[PASSAGE PROVIDED]
# Empty Eyeshadow Palettes..Which one?



## xcutiepie331x (Dec 8, 2008)

Hey everyone. I don't know if I'm posting this in the right forum but I had a question about the 15 pan eyeshadow palettes. I just got some MAC pigments and I really want to press them. I heard about the coastal scents palettes and they are pretty affordable compared to MAC. But after doing some research, I came across another website that sells empty palettes, and they even come with the magnetic strips. It's Stars Makeup Haven ..Has anyone ever ordered from here? If so, do you like the palettes, or is coastal scents better? Thanks!!


----------



## TISH1124 (Dec 8, 2008)

I like the 28 palette ...But my space would not allow that .....They look very good ...


----------



## xcutiepie331x (Dec 8, 2008)

I just need the 15 space one, and I'm debating on whether to get it from coastal scents or stars makeup haven. Stars makeup haven is cheaper + it comes with the adhesive magnets. But, Ive also read about all the great reviews from coastal scents, so I'm a bit confused. I know its just a palette lol, but I'm picky when it comes to my makeup stuff.


----------



## myystiqueen (Dec 8, 2008)

i have just ordered the 15 palette from starsmakeuphaven... cause it's cheaper.... ^^ it's still being shipped so i can't be much of a help... >.<


----------



## xcutiepie331x (Dec 8, 2008)

When you get it give us a review


----------



## myystiqueen (Dec 8, 2008)

Quote:

   Originally Posted by *xcutiepie331x* 

 
_When you get it give us a review 
	

	
	
		
		

		
		
	


	


_

 





 definitely


----------



## FiestyFemme (Dec 8, 2008)

Can't wait to hear what you think of it!

I definitely want that 28 palette... love the idea of it holding more shadows, and I've got a crapload to depot


----------



## xcutiepie331x (Dec 18, 2008)

Quote:

   Originally Posted by *myystiqueen* 

 
_





 definitely_

 
Have you received it yet by any chance??


----------



## HeavenLeiBlu (Dec 18, 2008)

Quote:

   Originally Posted by *xcutiepie331x* 

 
_Have you received it yet by any chance??_

 
Probably not. Her shipping is kinda slow.


----------



## panda0410 (Dec 18, 2008)

^^Really? I am in AU and have bought from her several times.... never had an issue with shipping even to here


----------



## myystiqueen (Dec 18, 2008)

[TASK LIST]
a: From the palette thread, repeat word for word the part that opens with the words containing "I just need" and closes with "my makeup stuff.".
b: Answer these questions on the palette thread:
(i) Besides a lower price, what does xcutiepie331x say comes with the Stars Makeup Haven palettes?
(ii) What palette size do both TISH1124 and FiestyFemme mention liking?
(iii) Where does panda0410 say they are located?

Stored data entries
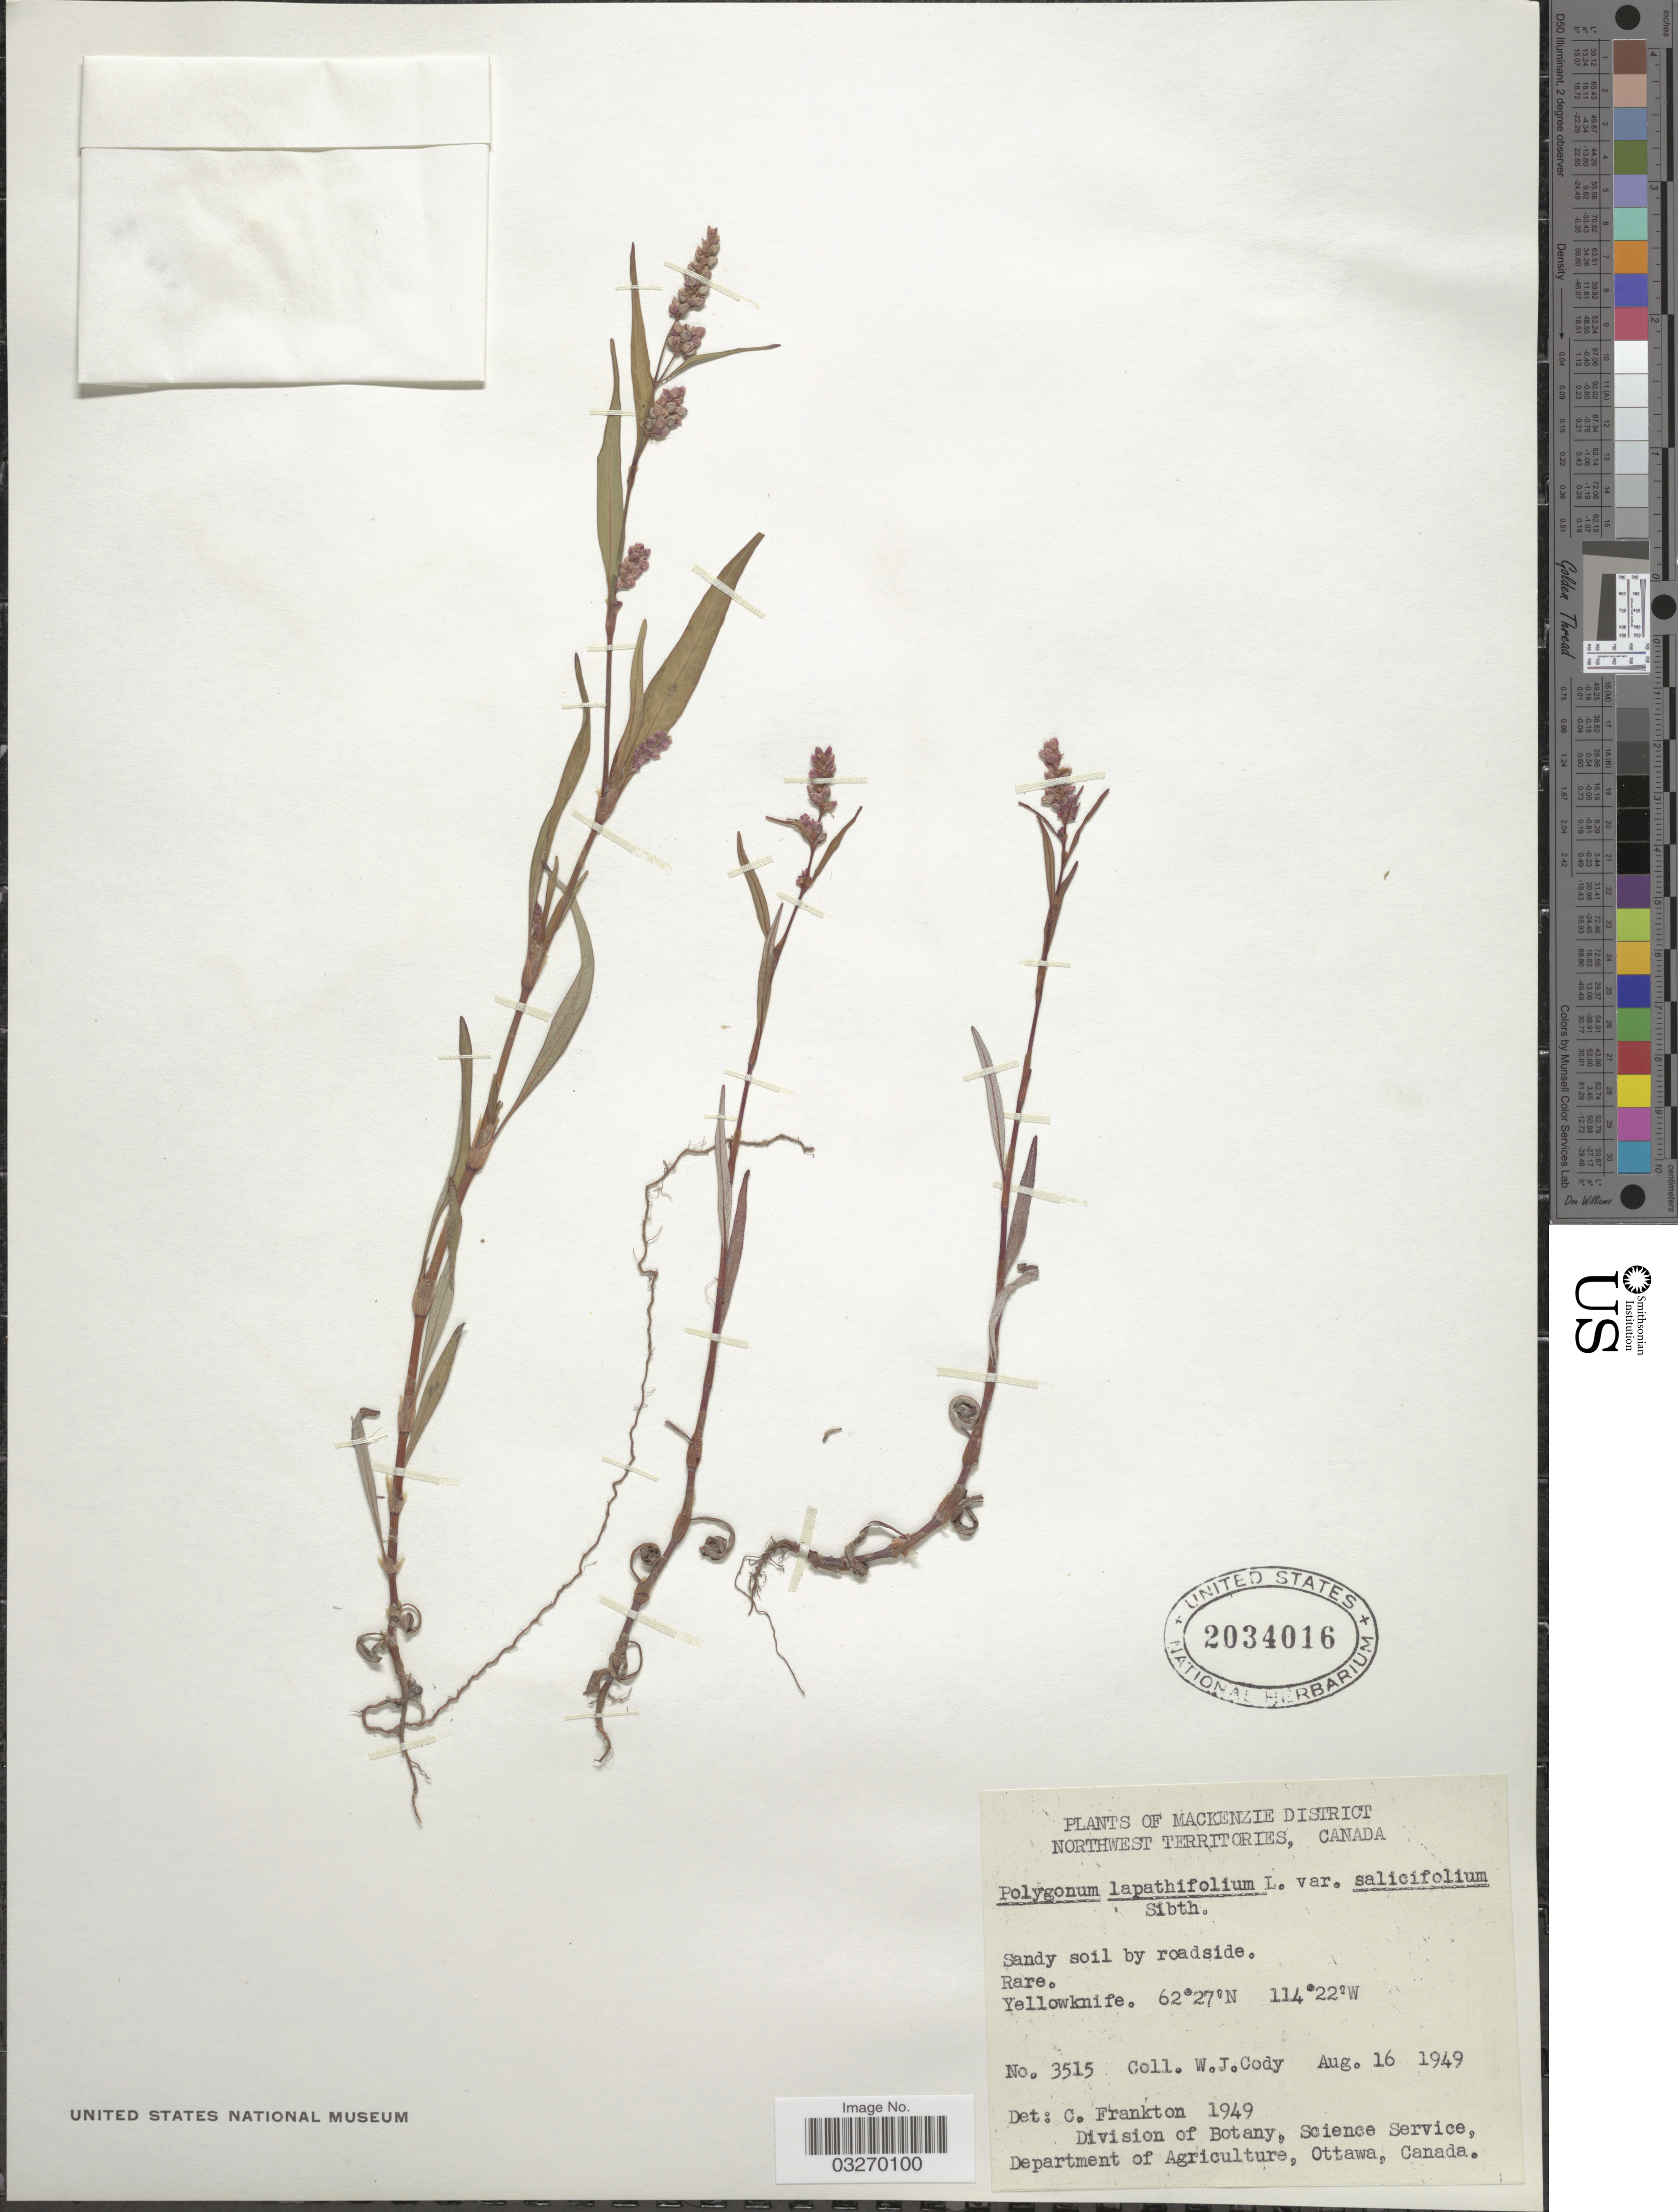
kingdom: Plantae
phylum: Tracheophyta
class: Magnoliopsida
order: Caryophyllales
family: Polygonaceae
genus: Persicaria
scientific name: Persicaria lapathifolia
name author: (L.) Delarbre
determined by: Atha, D. E.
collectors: W. Cody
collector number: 3515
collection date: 1949-08-16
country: Canada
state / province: Northwest Territories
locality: Mackenzie District. Yellowknife.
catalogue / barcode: US 2034016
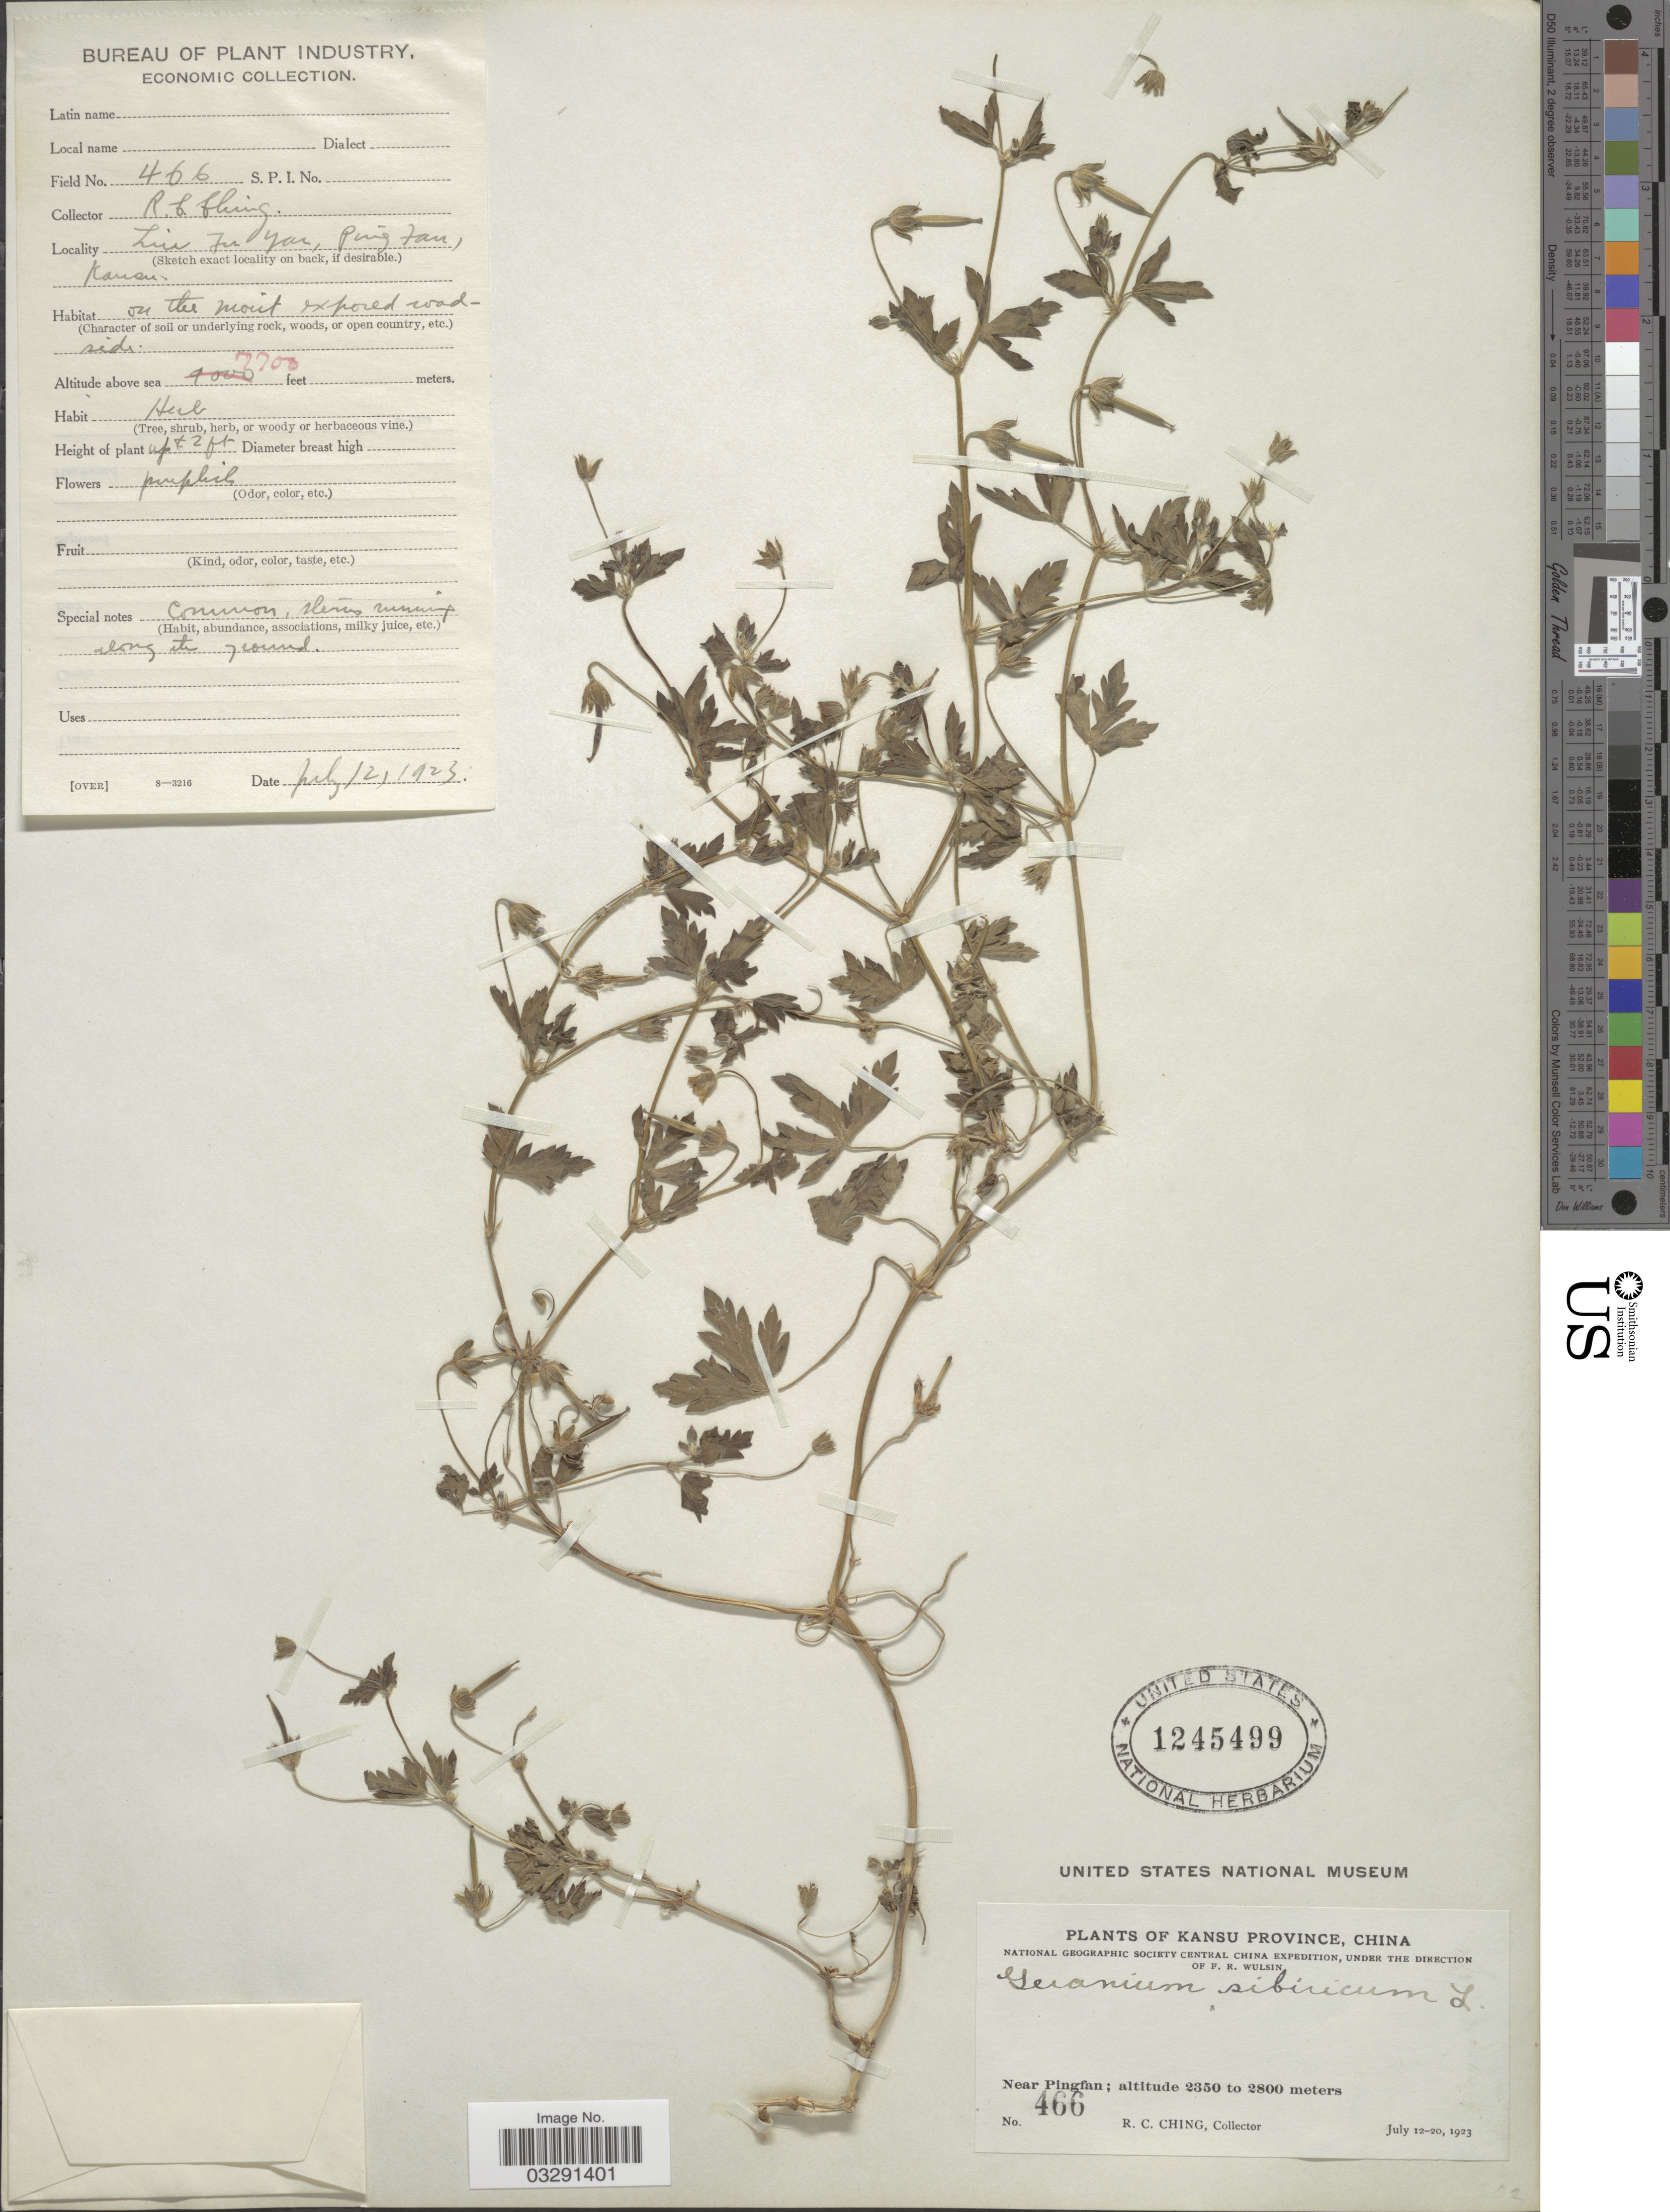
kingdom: Plantae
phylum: Tracheophyta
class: Magnoliopsida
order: Geraniales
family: Geraniaceae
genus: Geranium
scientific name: Geranium sibiricum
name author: L.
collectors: R. C. Ching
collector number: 466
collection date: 1923-07-12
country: China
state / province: Gansu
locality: Kansu Province. Central China. Near Pingfan. Liu [interpreted] Fu [interpreted] Yan [interpreted], Ping Fan.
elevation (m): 2347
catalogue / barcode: US 1245499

[RESPONSE LIST]
a:
I just need the 15 space one, and I'm debating on whether to get it from coastal scents or stars makeup haven. Stars makeup haven is cheaper + it comes with the adhesive magnets. But, Ive also read about all the great reviews from coastal scents, so I'm a bit confused. I know its just a palette lol, but I'm picky when it comes to my makeup stuff.

b:
(i) Magnetic strips, also called adhesive magnets.
(ii) The 28 palette.
(iii) AU.